» Brief
Find the string "without" in the listing below and return each line it appears in.

* * * * *

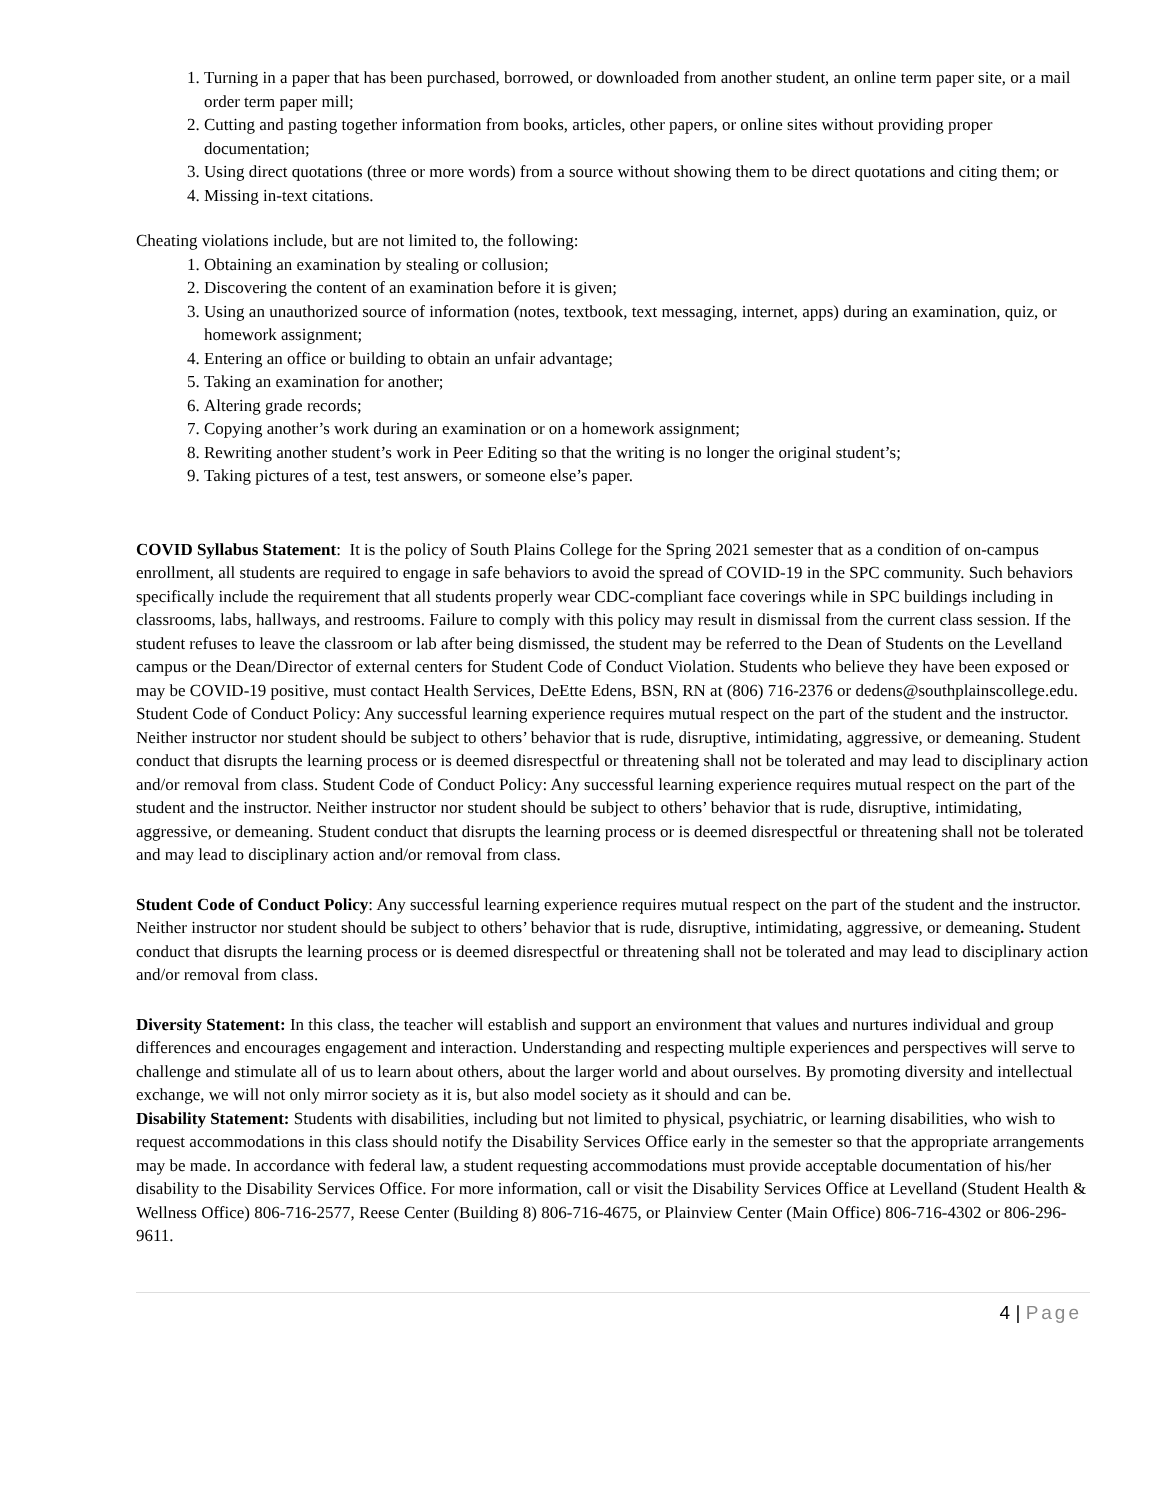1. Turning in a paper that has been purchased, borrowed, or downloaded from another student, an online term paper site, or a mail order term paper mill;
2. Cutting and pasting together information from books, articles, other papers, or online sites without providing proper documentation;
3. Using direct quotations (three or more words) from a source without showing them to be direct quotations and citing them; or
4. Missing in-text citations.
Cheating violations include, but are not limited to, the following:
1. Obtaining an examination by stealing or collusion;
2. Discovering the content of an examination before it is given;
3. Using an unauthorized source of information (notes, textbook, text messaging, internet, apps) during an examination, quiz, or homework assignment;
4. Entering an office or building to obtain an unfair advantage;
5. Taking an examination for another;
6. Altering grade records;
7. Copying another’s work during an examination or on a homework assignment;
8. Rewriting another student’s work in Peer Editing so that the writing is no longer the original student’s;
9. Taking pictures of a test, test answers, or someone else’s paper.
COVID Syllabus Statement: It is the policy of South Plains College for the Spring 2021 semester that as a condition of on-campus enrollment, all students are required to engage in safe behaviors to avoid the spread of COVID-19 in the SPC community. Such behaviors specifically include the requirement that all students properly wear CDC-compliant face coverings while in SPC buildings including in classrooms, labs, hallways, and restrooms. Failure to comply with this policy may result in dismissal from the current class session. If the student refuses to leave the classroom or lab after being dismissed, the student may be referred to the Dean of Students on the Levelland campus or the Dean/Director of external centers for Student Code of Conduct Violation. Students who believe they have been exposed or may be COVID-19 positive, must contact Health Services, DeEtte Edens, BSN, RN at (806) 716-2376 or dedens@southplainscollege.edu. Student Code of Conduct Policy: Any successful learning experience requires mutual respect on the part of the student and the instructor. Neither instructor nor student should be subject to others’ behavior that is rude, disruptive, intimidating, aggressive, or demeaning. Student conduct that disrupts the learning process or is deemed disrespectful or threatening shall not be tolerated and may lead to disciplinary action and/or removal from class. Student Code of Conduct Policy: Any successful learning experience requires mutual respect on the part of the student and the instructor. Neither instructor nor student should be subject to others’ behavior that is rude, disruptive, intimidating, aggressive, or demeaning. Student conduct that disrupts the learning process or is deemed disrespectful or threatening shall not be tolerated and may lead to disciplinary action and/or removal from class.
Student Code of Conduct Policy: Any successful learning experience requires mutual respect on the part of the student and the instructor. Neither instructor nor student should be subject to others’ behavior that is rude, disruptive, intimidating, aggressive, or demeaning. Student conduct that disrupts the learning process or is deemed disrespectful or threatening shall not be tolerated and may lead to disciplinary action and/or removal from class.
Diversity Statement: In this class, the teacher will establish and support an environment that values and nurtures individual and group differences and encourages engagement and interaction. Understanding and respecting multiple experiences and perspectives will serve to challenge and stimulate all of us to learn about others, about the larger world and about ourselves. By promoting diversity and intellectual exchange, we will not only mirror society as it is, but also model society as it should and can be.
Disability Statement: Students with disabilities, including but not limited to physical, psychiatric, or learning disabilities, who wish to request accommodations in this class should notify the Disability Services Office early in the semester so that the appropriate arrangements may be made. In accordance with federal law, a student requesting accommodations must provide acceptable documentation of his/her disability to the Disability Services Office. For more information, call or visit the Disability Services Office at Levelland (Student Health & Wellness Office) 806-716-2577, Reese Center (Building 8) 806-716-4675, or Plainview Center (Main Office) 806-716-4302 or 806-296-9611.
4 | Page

* * * * *

» Reply to the exercise
2. Cutting and pasting together information from books, articles, other papers, or online sites without providing proper documentation;
3. Using direct quotations (three or more words) from a source without showing them to be direct quotations and citing them; or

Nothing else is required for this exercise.